Web API Project Template

Create Your First Arcus Web API Project

First, install the template from NuGet:

> dotnet new --install Arcus.Templates.WebApi

When installed, the template can be created with shortname: arcus-webapi:

> dotnet new arcus-webapi --name Arcus.Demo.WebAPI

Features

Creates a starter web API project with by default configured:

• Arcus secret store setup with Azure Key Vault secret source (docs)
• Application configuration with environment variables
• Basic health endpoint with ASP.NET Core health checks with OpenAPI support.
• HTTP request tracking with default route / omitted (docs)
• HTTP correlation (docs)
• Global exception handling (docs)
• Docker building file
• Swagger OpenAPI setup
• Serilog setup with Application Insights logging sink (docs)
• Default JSON serialization

Configuration

And additional features available with options:

• -au|--authentication (default None)
  • SharedAccessKey: adds shared access key authentication mechanism to the API project
  • Certificate: adds client certificate authentication mechanism to the API project
  • JWT: adds JWT (JSON Web Token) authentication mechanism to the API project
  • None: no authentication configured on the API project.
• -ia|--include-appsettings (default false): includes a appsettings.json file to the web API project.
• -ec|--exclude-correlation (default false): excludes the capability to correlate between HTTP requests/responses from the API project.
• -eo|--exclude-openApi (default false): exclude the ASP.NET OpenAPI docs generation and UI from API project.
• -lo|--logging (default Serilog)
  • Console: no extra logging mechanism except for the default console logging will be added to the web API project.
  • Serilog: adds Serilog as logging mechanism with request logging, default enrichers (version, application, and correlation when appropriate), sinking to Application Insights to the web API project.

Security

As part of this template the following HTTP header(s) are removed for security sake:

• Server header * Provides information concerning the Web API runtime

The OpenAPI documentation is available by-default.
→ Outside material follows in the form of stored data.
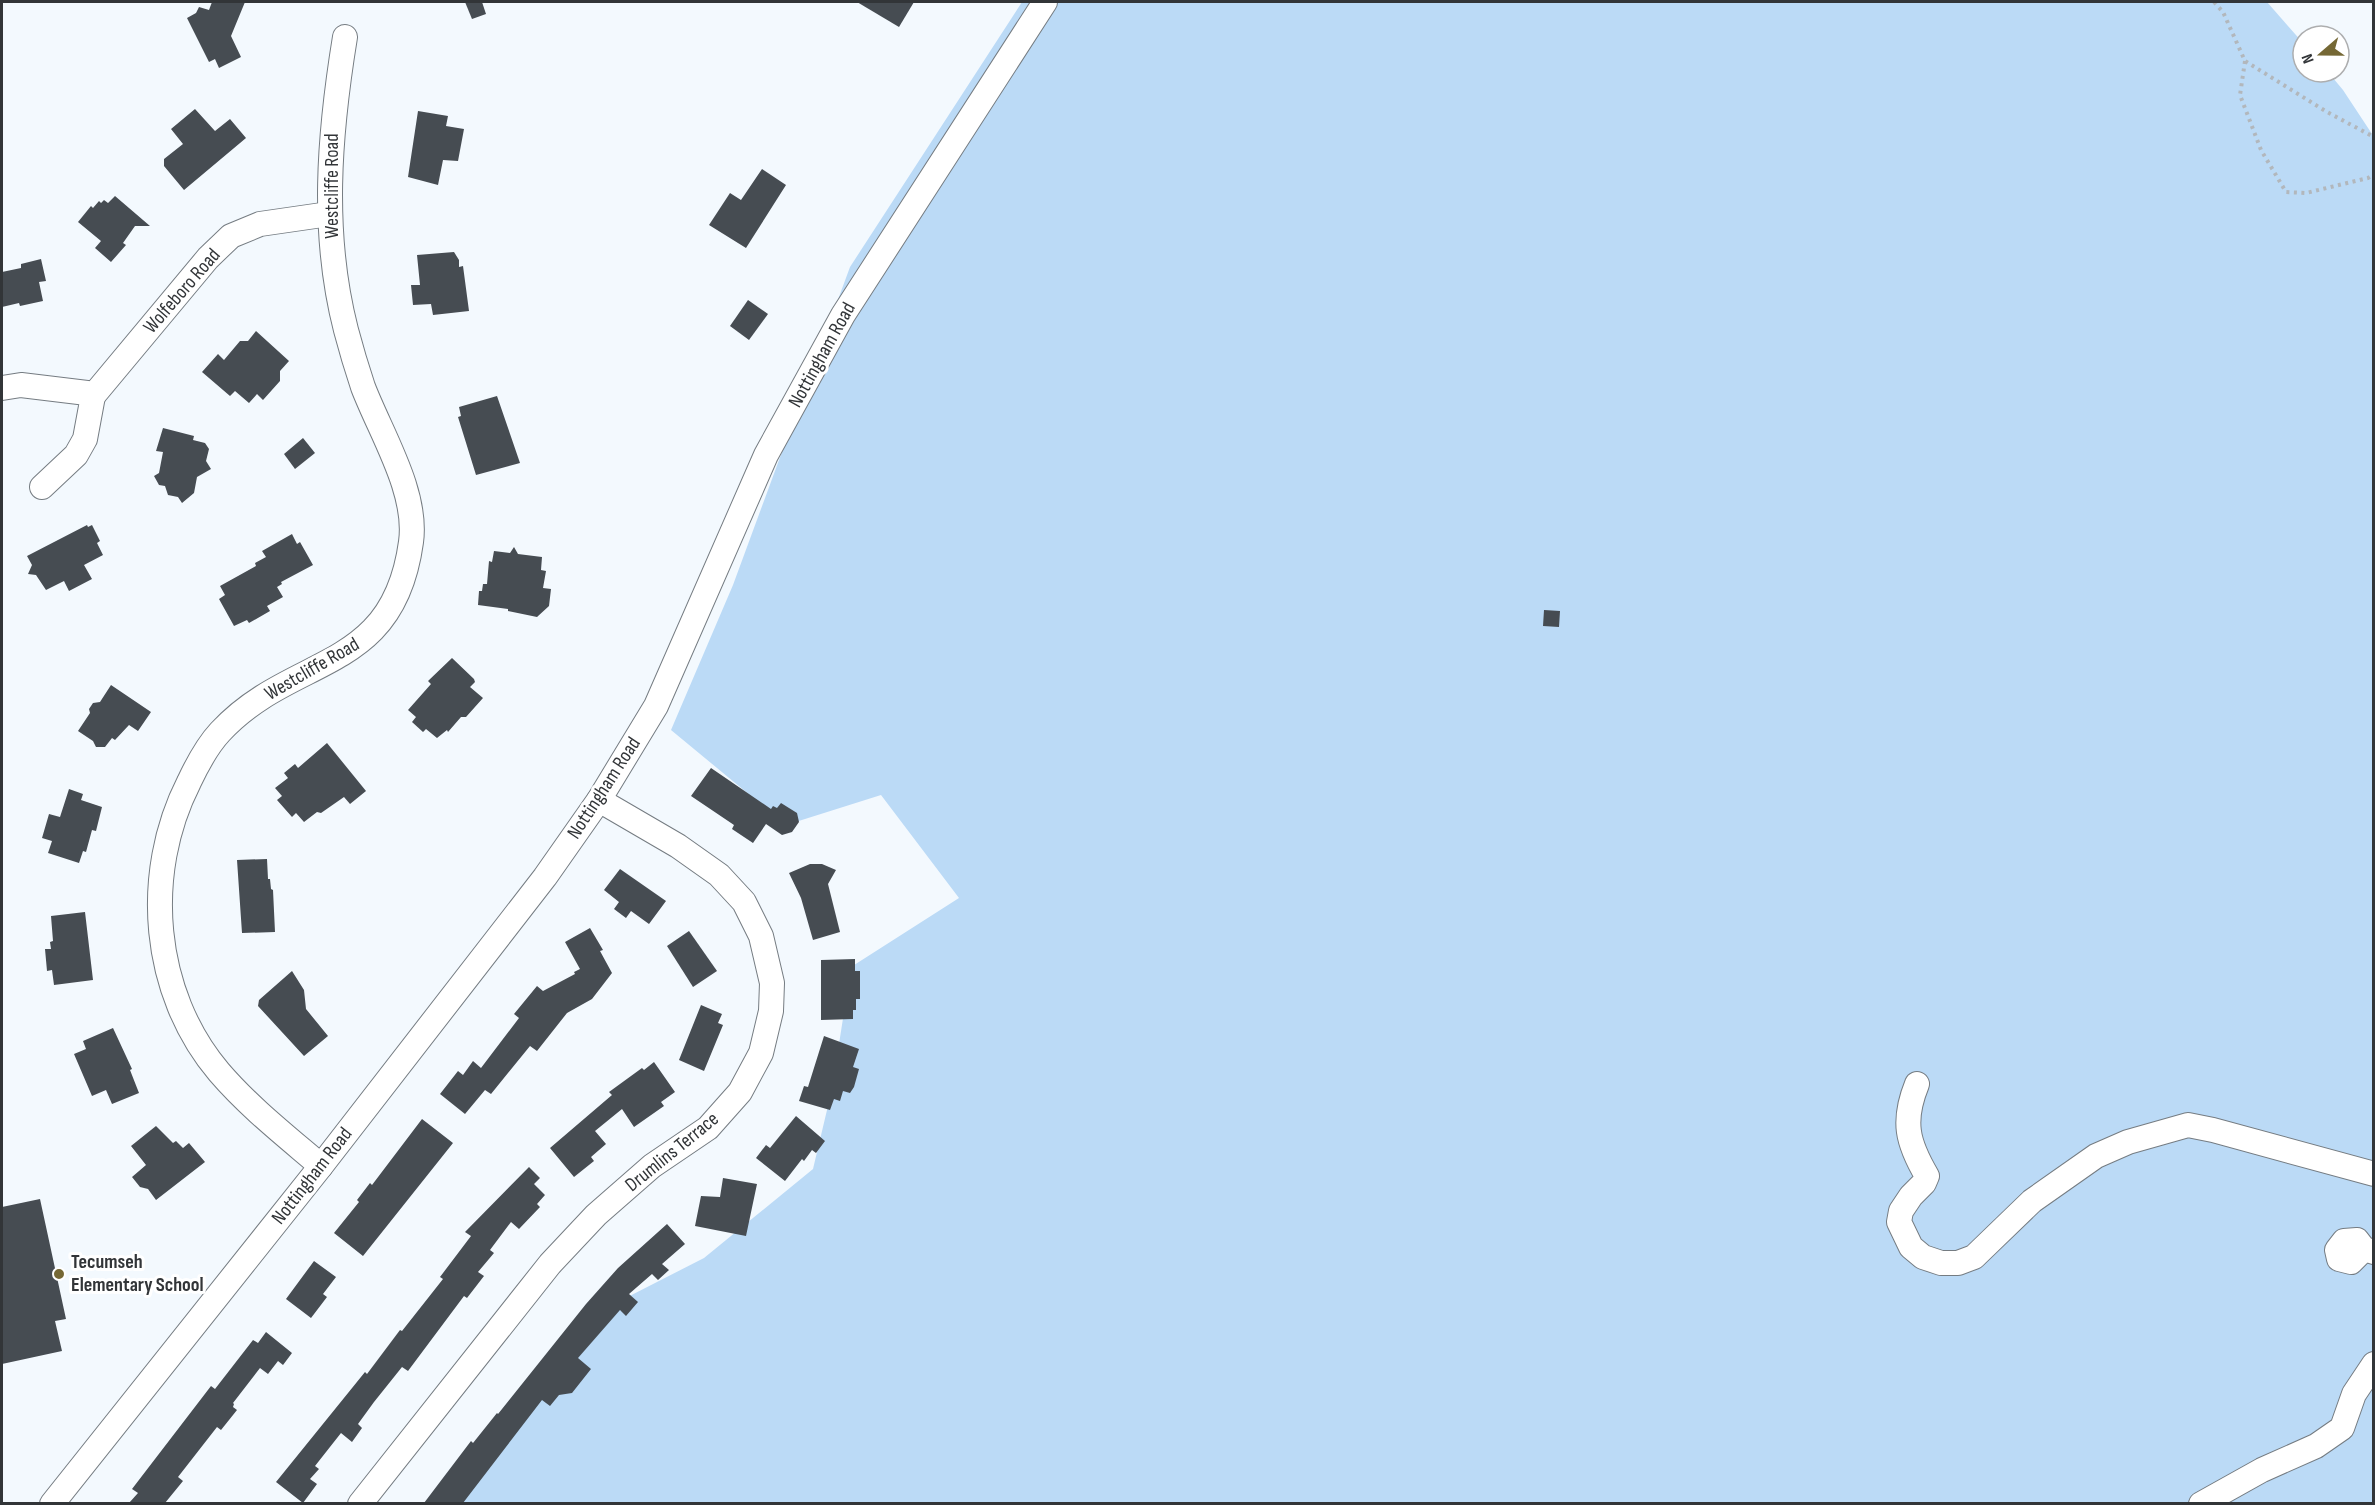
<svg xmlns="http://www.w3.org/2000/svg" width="2375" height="1505" viewBox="0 0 2375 1505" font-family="'Sofia Sans Condensed',sans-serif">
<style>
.green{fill:#bbdaf6}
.building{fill:#464c52}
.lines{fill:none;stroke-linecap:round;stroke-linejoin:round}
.minor-casing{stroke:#757c82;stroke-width:26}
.path{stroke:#b2b7bc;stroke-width:4;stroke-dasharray:3 4.5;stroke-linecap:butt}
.minor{stroke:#fff;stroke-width:24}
.poi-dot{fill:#756835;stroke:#fff;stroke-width:2}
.labels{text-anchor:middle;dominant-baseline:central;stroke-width:6;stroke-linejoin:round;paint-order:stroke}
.street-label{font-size:20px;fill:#323538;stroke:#fff}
.poi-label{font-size:20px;font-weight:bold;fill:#323538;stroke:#fff;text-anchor:start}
</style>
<rect width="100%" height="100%" fill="#f3f9fe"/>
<!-- green -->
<polygon class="green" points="1022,2 2267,2 2303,43 2303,72 2328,72 2343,90 2374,137 2373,1503 436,1504 610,1306 704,1258 813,1169 832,1089 851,967 959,898 881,795 786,825 671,730 733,585 850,267"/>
<!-- building -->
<g class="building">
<polygon points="212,2 245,2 231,36 241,57 219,68 215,59 209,62 187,18 196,13 199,7 209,10"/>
<polygon points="465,2 482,2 486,14 472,19"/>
<polygon points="857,2 914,2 899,27"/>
<polygon points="195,109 215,131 230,119 246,138 184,190 164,166 164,159 183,144 171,129"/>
<polygon points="418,111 448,116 446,126 464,129 458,161 443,160 438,185 408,177"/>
<polygon points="762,169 786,185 746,248 709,225 730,193 741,200"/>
<polygon points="115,196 150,226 135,226 123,243 126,245 111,262 95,248 101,241 78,222 91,206 93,208 99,201 101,203 104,200 108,203"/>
<polygon points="454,252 459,260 459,267 463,266 469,311 433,315 431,304 413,305 411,285 420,285 417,255"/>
<polygon points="41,259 46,281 39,282 43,301 20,306 19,303 2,307 2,272 21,268 21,264"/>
<polygon points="748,300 768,314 749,340 730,326"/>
<polygon points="256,331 289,361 280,371 280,381 263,400 257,394 249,403 235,391 230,396 202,372 218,354 224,360 240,341 248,341"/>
<polygon points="497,396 520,463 476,475 458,417 461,416 459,407"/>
<polygon points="163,428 194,436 193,440 205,443 209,449 206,461 211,469 197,477 194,493 182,503 178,497 168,495 165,486 159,485 154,476 159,473 163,452 156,451"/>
<polygon points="303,438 315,453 295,469 284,454"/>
<polygon points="87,525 88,527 92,525 100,541 97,543 103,555 84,565 92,579 69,591 64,581 46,590 36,575 28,574 32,565 27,556"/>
<polygon points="292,534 297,544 300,542 313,565 281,582 282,584 277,587 283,597 267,606 270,611 249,623 247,620 234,626 219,599 225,595 220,586 256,566 255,563 266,557 262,551"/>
<polygon points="514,547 518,554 542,557 541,570 546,571 543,588 551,589 549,606 537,617 508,611 508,609 478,605 479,591 482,591 483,584 487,584 489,561 492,562 494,551 510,553"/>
<polygon points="1544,610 1560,611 1559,627 1543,626"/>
<polygon points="452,658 474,679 475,682 470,687 483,698 466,717 461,717 448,732 447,730 437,738 426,729 423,732 412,722 416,717 408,710 431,684 428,681"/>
<polygon points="111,685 151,712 138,731 129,725 115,740 112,738 105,747 96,747 93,741 78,731 90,713 89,709 93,703 100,702"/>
<polygon points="327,743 366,791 350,804 344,797 321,813 317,812 304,822 296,813 292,817 277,800 282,796 275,788 288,778 284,773 295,764 298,768"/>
<polygon points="711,768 771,809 773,806 777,808 781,803 797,813 799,822 792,832 782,835 766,824 753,843 732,829 734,825 691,796"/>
<polygon points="69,789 83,794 81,800 102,807 96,831 92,830 86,852 83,851 79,863 48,853 52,841 42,838 49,814 60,817"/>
<polygon points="267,859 268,879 270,879 271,889 273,890 275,932 242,933 237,860"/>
<polygon points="810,864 822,864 836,870 828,884 840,932 813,940 801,898 789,873"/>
<polygon points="620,869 666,901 649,924 631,911 626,918 614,909 619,902 604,890"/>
<polygon points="85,912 93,980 54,985 52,970 47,971 45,949 51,949 50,942 53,941 51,916"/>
<polygon points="590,928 603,950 600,951 612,973 592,999 567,1013 537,1051 530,1046 491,1094 485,1090 465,1114 440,1094 458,1071 463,1075 473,1061 481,1068 519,1018 514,1014 537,986 543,991 575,974 574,972 580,969 565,942"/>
<polygon points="689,931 717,971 693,987 667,946"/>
<polygon points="855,959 855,971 860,971 860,999 856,999 856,1010 853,1010 853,1019 821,1020 821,960"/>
<polygon points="292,971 304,990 306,1009 328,1036 304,1056 258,1006 259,1000"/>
<polygon points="701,1005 722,1014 718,1023 723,1025 704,1071 679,1060"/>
<polygon points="113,1028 132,1069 130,1070 139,1093 112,1104 106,1090 92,1096 74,1054 86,1049 83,1041"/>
<polygon points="824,1036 859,1049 853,1067 859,1069 854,1087 850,1093 843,1091 840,1101 834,1099 830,1110 799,1101 804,1086 808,1087"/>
<polygon points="654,1062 675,1092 661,1102 664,1106 634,1127 622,1109 595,1131 606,1144 591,1157 594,1161 574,1177 550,1148 612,1095 609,1092 642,1068 644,1070"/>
<polygon points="796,1116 825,1141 816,1153 812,1150 804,1161 802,1159 785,1181 756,1158 766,1145 770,1148"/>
<polygon points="422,1119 453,1143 363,1256 334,1233 359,1202 357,1200 370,1183 372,1185"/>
<polygon points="156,1126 173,1143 176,1141 183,1148 189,1143 205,1162 156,1200 148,1189 140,1187 132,1177 146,1165 131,1146"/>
<polygon points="529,1167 540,1178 534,1184 545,1195 537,1204 540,1207 519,1229 511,1222 490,1250 494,1253 478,1272 484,1276 467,1298 464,1296 408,1371 402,1367 374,1402 358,1424 362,1428 352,1442 341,1433 315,1466 319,1469 310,1479 317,1484 303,1503 276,1482 365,1372 367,1374 400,1330 402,1331 443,1279 440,1277 471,1236 465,1232"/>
<polygon points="723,1178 757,1184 746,1236 695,1226 701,1196 720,1197"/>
<polygon points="40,1199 66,1319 55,1321 62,1351 2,1364 2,1207"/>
<polygon points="667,1224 685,1244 662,1264 669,1270 658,1280 652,1274 629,1294 638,1302 626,1316 620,1310 578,1358 591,1369 572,1393 559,1395 550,1406 542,1400 463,1503 424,1503 471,1441 473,1443 497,1413 498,1414 586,1304 618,1268"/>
<polygon points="314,1261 336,1277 323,1294 327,1297 311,1318 286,1299"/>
<polygon points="266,1332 292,1353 283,1365 278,1361 268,1374 260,1368 233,1403 234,1404 233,1407 237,1410 221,1430 217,1427 178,1477 183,1481 165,1503 129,1503 138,1493 132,1489 211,1386 215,1389 253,1340 258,1343"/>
</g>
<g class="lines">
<!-- minor casing -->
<g class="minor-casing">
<g id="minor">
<polyline points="2,388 21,385 87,393 93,396 85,439 76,455 42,487"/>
<polyline points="93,396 208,258 231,236 260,224 329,214"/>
<path d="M 1917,1084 C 1902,1121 1907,1142 1927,1176 L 1924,1183 L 1911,1196 L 1901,1211 L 1899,1222 L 1911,1247 L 1923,1257 L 1941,1263 L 1958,1263 L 1974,1257 L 2032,1201 L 2096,1156 L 2128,1142 L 2188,1125 L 2213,1130 L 2374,1174"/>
<path d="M 321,1166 C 286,1136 249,1107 219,1072 C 152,993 142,874 189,782 C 197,765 207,746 220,732 C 293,653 393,675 411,542 C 418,492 381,434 363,387 C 357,369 351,349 346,330 C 321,233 329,135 345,37"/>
<polyline points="2364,1249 2351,1262 2339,1259 2337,1250 2344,1241 2357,1240 2364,1249 2374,1252"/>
<polyline points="52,1504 321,1166 545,877 599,800 656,706 766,455 843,315 1045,2"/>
<polyline points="360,1504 550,1264 596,1215 652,1166 708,1128 740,1092 761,1053 771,1011 772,983 761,936 744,902 719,875 678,846 599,800"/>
<polyline points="2201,1504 2262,1470 2316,1446 2342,1428 2354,1394 2374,1364"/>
</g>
</g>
<!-- path -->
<g class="path">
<polyline points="2214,2 2223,12 2245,61 2327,112 2374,137"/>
<polyline points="2245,61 2240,95 2261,150 2286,192 2306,193 2368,178 2374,174"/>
</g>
<!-- minor -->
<use href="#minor" class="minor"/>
</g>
<!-- markers -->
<circle class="poi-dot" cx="59" cy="1274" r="6"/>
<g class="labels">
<!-- street labels -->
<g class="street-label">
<text transform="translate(332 186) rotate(-90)">Westcliffe Road</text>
<text transform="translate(182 291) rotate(-49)">Wolfeboro Road</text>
<text transform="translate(822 355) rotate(-61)">Nottingham Road</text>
<text transform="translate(312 669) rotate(-30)">Westcliffe Road</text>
<text transform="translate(604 788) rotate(-57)">Nottingham Road</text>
<text transform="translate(672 1152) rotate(-39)">Drumlins Terrace</text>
<text transform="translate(312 1176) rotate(-52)">Nottingham Road</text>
</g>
<!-- poi labels -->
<g class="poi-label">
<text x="71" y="1262">Tecumseh<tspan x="71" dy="23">Elementary School</tspan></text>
</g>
</g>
<!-- border -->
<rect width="2375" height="1505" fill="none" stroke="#323538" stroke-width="6"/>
<!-- north arrow -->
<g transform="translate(2321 54) rotate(250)"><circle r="28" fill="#ffffff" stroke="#adaeaf" stroke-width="1.5"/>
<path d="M0-4.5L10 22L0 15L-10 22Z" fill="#756835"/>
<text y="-9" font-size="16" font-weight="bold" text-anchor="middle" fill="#323538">N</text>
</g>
</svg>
Be careful of exposing sensitive information with the OpenAPI documentation, only expose what's necessary and hide everything else.

Health

A default health controller is available that exposes the configured health checks as an aggregated health report. For more information on application health, see Microsoft's documentation.

The controller doesn't directly exposes Microsoft's HealthReport model but uses a custom ApiHealthReport model which eliminates the exception details from the original report. This way the application's health can be exposed in a safe manner without also exposing exception and assembly information to the user.